# An airplane is cruising at \(50\,m/s\) at standard sea level in straight and level flight. The airplane has a wing area of \(15\,m^2\) and a wing span of \(10\,m\), and has the maximum gross weight of \(1000\,kg\). The airfoil of the wing has lift slope of \(0.102\) per degree and angle of attack at zero lift of \(-2.5^{\circ}\). Considering, \(\tau = 0.1\), find the angle of attack for the wing. Also, find the induced drag for the airplane, if span efficiency factor is \(0.6\).

An airplane is cruising at \(50\,m/s\) at standard sea level in straight and level flight. The airplane has a wing area of \(15\,m^2\) and a wing span of \(10\,m\), and has the maximum gross weight of \(1000\,kg\). The airfoil of the wing has lift slope of \(0.102\) per degree and angle of attack at zero lift of \(-2.5^{\circ}\). Considering, \(\tau = 0.1\), find the angle of attack for the wing. Also, find the induced drag for the airplane, if span efficiency factor is \(0.6\).

Induced drag is created due to downwash. Downwash is produced by the wing-tip vortices during flight.
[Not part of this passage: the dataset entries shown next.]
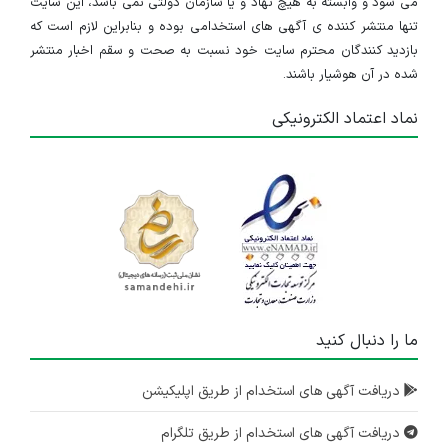
می شود و وابسته به هیچ نهاد و یا سازمان دولتی نمی باشد، این سایت
تنها منتشر کننده ی آگهی های استخدامی بوده و بنابراین لازم است که
بازدید کنندگان محترم سایت خود نسبت به صحت و سقم اخبار منتشر
شده در آن هوشیار باشند.
نماد اعتماد الکترونیکی
ما را دنبال کنید
دریافت آگهی های استخدام از طریق اپلیکیشن
دریافت آگهی های استخدام از طریق تلگرام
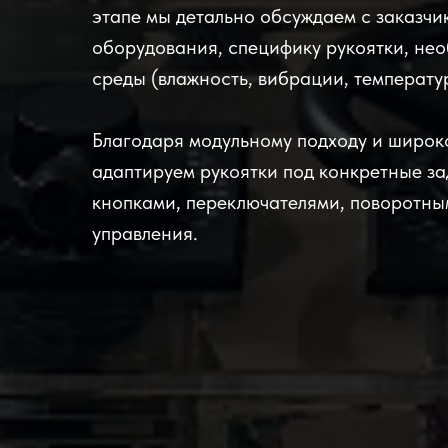
этапе мы детально обсуждаем с заказч
оборудования, специфику рукоятки, не
среды (влажность, вибрации, температур
Благодаря модульному подходу и широк
адаптируем рукоятки под конкретные за
кнопками, переключателями, поворотны
управления.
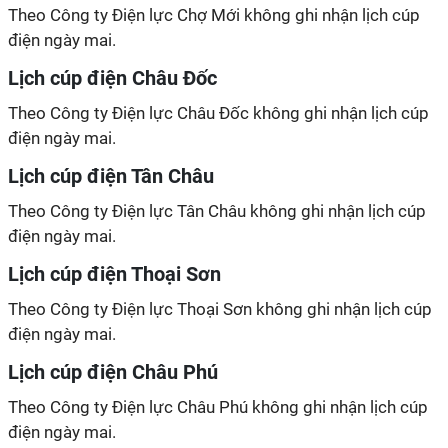
Theo Công ty Điện lực Chợ Mới không ghi nhận lịch cúp
điện ngày mai.
Lịch cúp điện Châu Đốc
Theo Công ty Điện lực Châu Đốc không ghi nhận lịch cúp
điện ngày mai.
Lịch cúp điện Tân Châu
Theo Công ty Điện lực Tân Châu không ghi nhận lịch cúp
điện ngày mai.
Lịch cúp điện Thoại Sơn
Theo Công ty Điện lực Thoại Sơn không ghi nhận lịch cúp
điện ngày mai.
Lịch cúp điện Châu Phú
Theo Công ty Điện lực Châu Phú không ghi nhận lịch cúp
điện ngày mai.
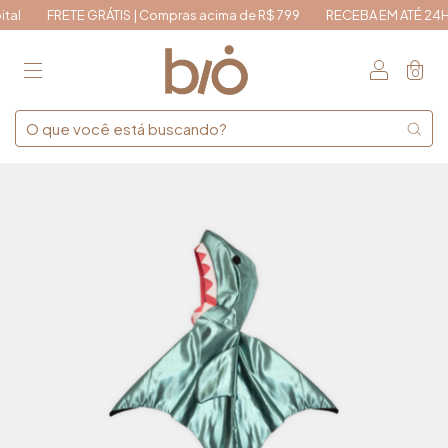
TE GRÁTIS | Compras acima de R$ 799
RECEBA EM ATÉ 24H | São Paulo
0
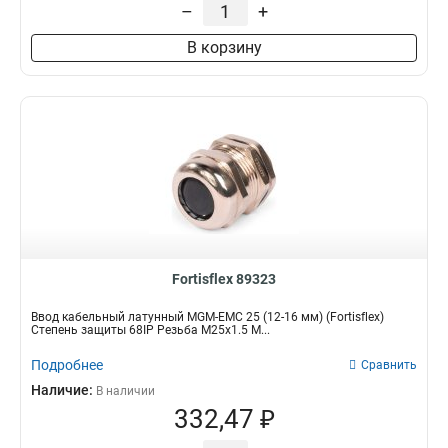
–
+
MG12
2
PG42
2
В корзину
MG63
1
MG50
1
MG40
1
MG32
1
MG25
1
MG20
1
MG16
1
PG48
1
MP20
4
Fortisflex 89323
Ввод кабельный латунный MGM-EMC 25 (12-16 мм) (Fortisflex)
Степень защиты 68IP Резьба M25x1.5 М...
Подробнее
Сравнить
Наличие:
В наличии
332,47 ₽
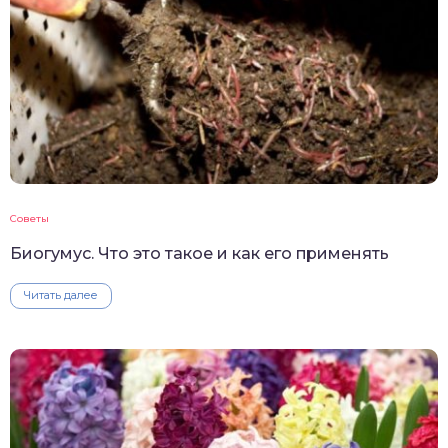
Советы
Биогумус. Что это такое и как его применять
Читать далее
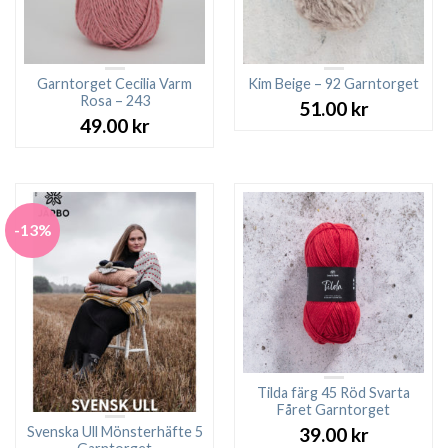
Garntorget Cecilia Varm
Kim Beige – 92 Garntorget
Rosa – 243
51.00
kr
49.00
kr
-13%
Tilda färg 45 Röd Svarta
Fåret Garntorget
Svenska Ull Mönsterhäfte 5
39.00
kr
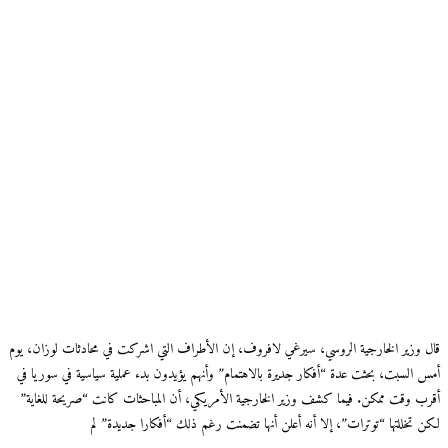
قال وزير الخارجية الروسي، سيرغي لافروف، إن الأطراف التي اشركت في محادثات لوزان، يوم
أمس السبت، بحثت عدة “أفكار جديرة بالاهتمام” وأنهم يؤيدون بدء عملية سياسية في سوريا في
أقرب وقت ممكن. فيما كشف وزير الخارجية الأمريكي، أن المباحثات كانت “صريحة للغاية”
لكن تخللتها “توترات”، إلا أنه أعلن أنها تضمنت رغم ذلك “أفكارا جديدة” لم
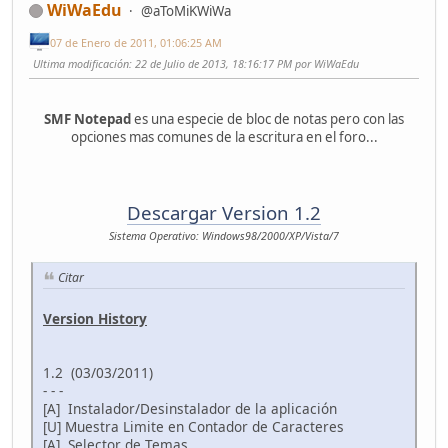
WiWaEdu
@aToMiKWiWa
07 de Enero de 2011, 01:06:25 AM
Ultima modificación
: 22 de Julio de 2013, 18:16:17 PM por WiWaEdu
SMF Notepad
es una especie de bloc de notas pero con las
opciones mas comunes de la escritura en el foro...
Descargar Version 1.2
Sistema Operativo: Windows98/2000/XP/Vista/7
Citar
Version History
1.2 (03/03/2011)
- - -
[A] Instalador/Desinstalador de la aplicación
[U] Muestra Limite en Contador de Caracteres
[A] Selector de Temas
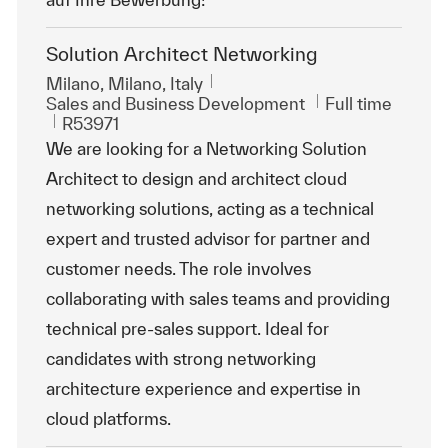
Solution Architect Networking
Location
Milano, Milano, Italy
Category
Job Type
Sales and Business Development
Full time
ReqId
R53971
We are looking for a Networking Solution
Architect to design and architect cloud
networking solutions, acting as a technical
expert and trusted advisor for partner and
customer needs. The role involves
collaborating with sales teams and providing
technical pre-sales support. Ideal for
candidates with strong networking
architecture experience and expertise in
cloud platforms.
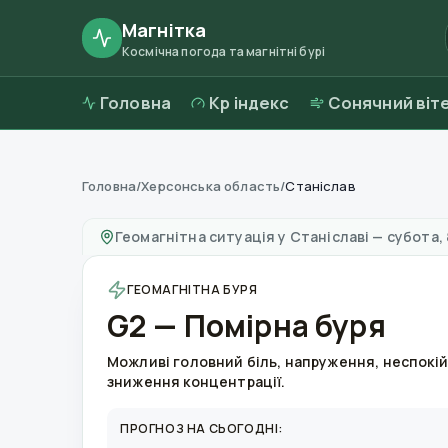
Магнітка
Космічна погода та магнітні бурі
Головна
Kp індекс
Сонячний віт
Головна
/
Херсонська область
/
Станіслав
Магнітні бурі в
Станіславі
—
погода та якіст
Геомагнітна ситуація у
Станіславі
—
субота, 
ГЕОМАГНІТНА БУРЯ
G2 — Помірна буря
Можливі головний біль, напруження, неспокій
зниження концентрації.
ПРОГНОЗ НА СЬОГОДНІ:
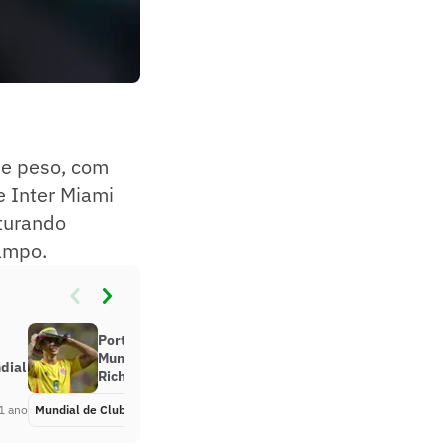
de peso, com
 e Inter Miami
turando
campo.
Porto, rival do Palmeiras no
Mundial, mantém interesse em
dial
Richard Rios
1 ano
Mundial de Clubes
Há 1 ano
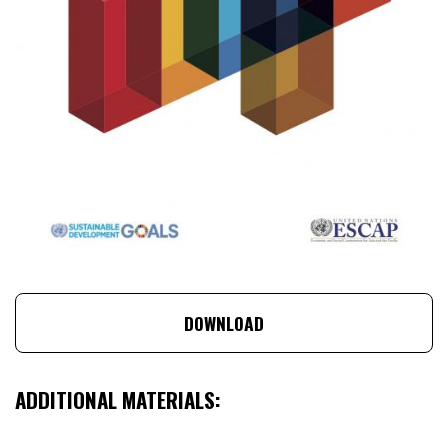
DOWNLOAD
ADDITIONAL MATERIALS:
Aspect ratio of the wing is, \[AR=\frac{b^{2}}{S}=\frac{\left ( 10 \right )^{2}}{15}=6.67\]

At, standard sea level density of air is \(1.225\,kg/m^{3}\)
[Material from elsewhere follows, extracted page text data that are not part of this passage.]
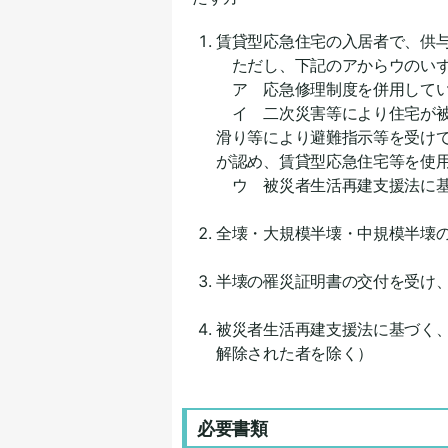
賃貸型応急住宅の入居者で、供
ただし、下記のアからウのいず
ア 応急修理制度を併用して
イ 二次災害等により住宅が被
滑り等により避難指示等を受け
が認め、賃貸型応急住宅等を使
ウ 被災者生活再建支援法に基
全壊・大規模半壊・中規模半壊
半壊の罹災証明書の交付を受け
被災者生活再建支援法に基づく
解除された者を除く）
必要書類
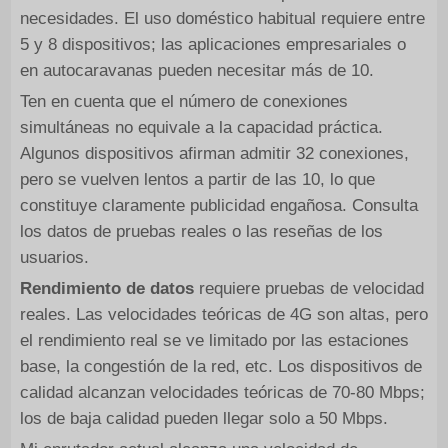
necesidades. El uso doméstico habitual requiere entre
5 y 8 dispositivos; las aplicaciones empresariales o
en autocaravanas pueden necesitar más de 10.
Ten en cuenta que el número de conexiones
simultáneas no equivale a la capacidad práctica.
Algunos dispositivos afirman admitir 32 conexiones,
pero se vuelven lentos a partir de las 10, lo que
constituye claramente publicidad engañosa. Consulta
los datos de pruebas reales o las reseñas de los
usuarios.
Rendimiento de datos
requiere pruebas de velocidad
reales. Las velocidades teóricas de 4G son altas, pero
el rendimiento real se ve limitado por las estaciones
base, la congestión de la red, etc. Los dispositivos de
calidad alcanzan velocidades teóricas de 70-80 Mbps;
los de baja calidad pueden llegar solo a 50 Mbps.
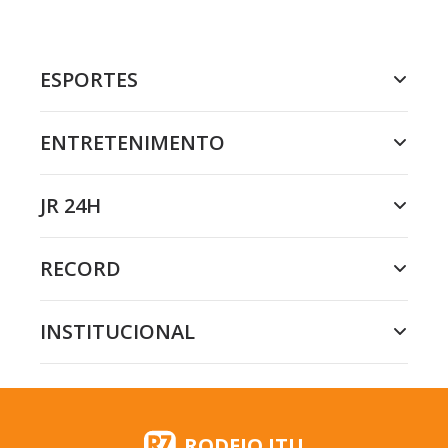
ESPORTES
ENTRETENIMENTO
JR 24H
RECORD
INSTITUCIONAL
RODEIO ITU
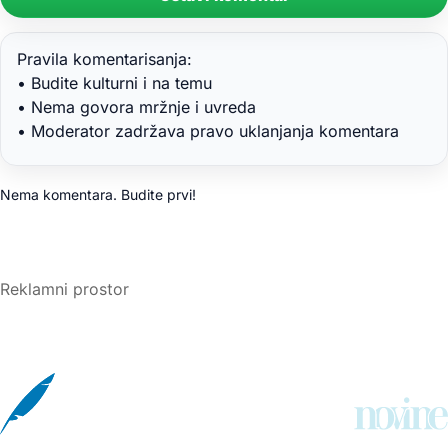
Pravila komentarisanja:
• Budite kulturni i na temu
• Nema govora mržnje i uvreda
• Moderator zadržava pravo uklanjanja komentara
Nema komentara. Budite prvi!
Reklamni prostor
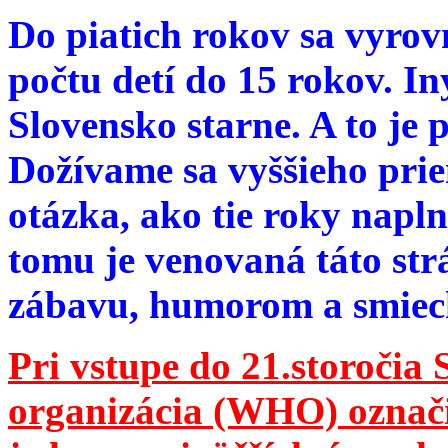
Do piatich rokov sa vyrov
počtu detí do 15 rokov. I
Slovensko starne. A to je 
Dožívame sa vyššieho pri
otázka, ako tie roky napln
tomu je venovaná táto str
zábavu, humorom a smie
Pri vstupe do 21.storočia
organizácia (WHO) označila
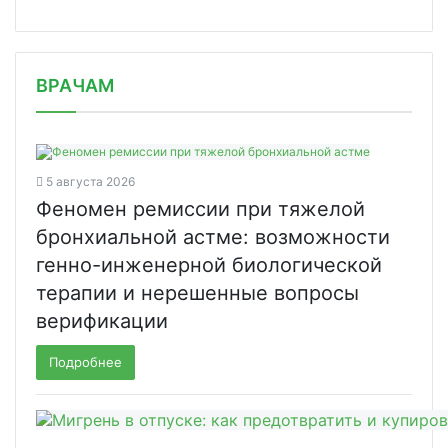
/news/rossiyskie-kompanii-poluchat-s/
ВРАЧАМ
5 августа 2026
Феномен ремиссии при тяжелой
бронхиальной астме: возможности
генно-инженерной биологической
терапии и нерешенные вопросы
верификации
Подробнее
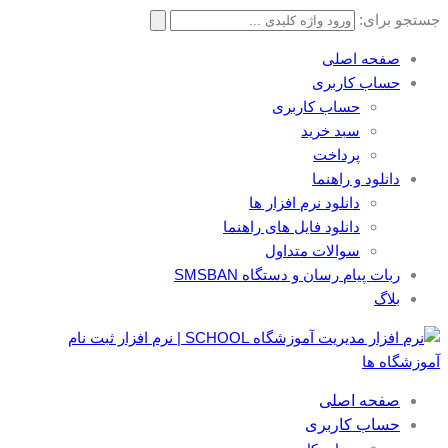
جستجو برای:
صفحه اصلی
حساب کاربری
حساب کاربری
سبد خرید
پرداخت
دانلود و راهنما
دانلود نرم افزار ها
دانلود فایل های راهنما
سوالات متداول
ربات پیام رسان و دستگاه SMSBAN
بلاگ
صفحه اصلی
حساب کاربری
Velocity of airplane is \(50\,m/s\)

Dynamic pressure, \[q_{\infty} = \frac{1}{2}\rho _{\infty}V_{\infty}^{2}=\frac{1}{2}\times1.225\times\left ( 50 \right )^{2}=1531.25\,N/m^{2}\]

Lift slop of the airfoil of the wing is \(0.102 \,per\,degree = 5.8442\,per\,radian\)

Lift produced by the wing is, \[L=\frac{1}{2}\rho _{\infty}V_{\infty}^{2}SC_{L}=\rho _{\infty}SC_{L}\]\[\Rightarrow C_{L}=\frac{L}{\rho _{\infty}S}\]

L = Weight of the airplane = \(1000\times9.8 = 9800\,N\)

Therefore, \[C_{L} = \frac{9800}{1531.25\times15}=0.427\]

Lift slope of the wing will be, \[a = \frac{a_{0}}{1 + \frac{a_{0}}{\pi AR}\left ( 1+\tau \right ) }=\frac{5.8442}{1+\frac{5.8442}{\pi\left ( 6.67 \right )}\left ( 1+0.1 \right )}=4.472\,per\,radian = 0.0781\,per\,degree\]

Also, Coefficient of lift is given as \[C_{L}=a\left ( \alpha -\alpha _{L=0} \right )\Rightarrow 0.427=0.0781\left ( \alpha -\left ( -2.5^{\circ} \right ) \right )\Rightarrow \alpha = 2.97\,degree\]

Induced drag is given as \[D_{i}=q_{\infty}SC_{D,i}\]\[ C_{D,i}=\frac{C_{L}^{2}}{\pi e AR}=\frac{\left ( 0.427 \right )^{2}}{\pi \left ( 0.6 \right )\left ( 6.67 \right )}=0.0145\]

Therefore, \(D_{i} = \left ( 1531.25 \right )\left ( 15 \right )\left ( 0.0145 \right ) = 333.05\,N\)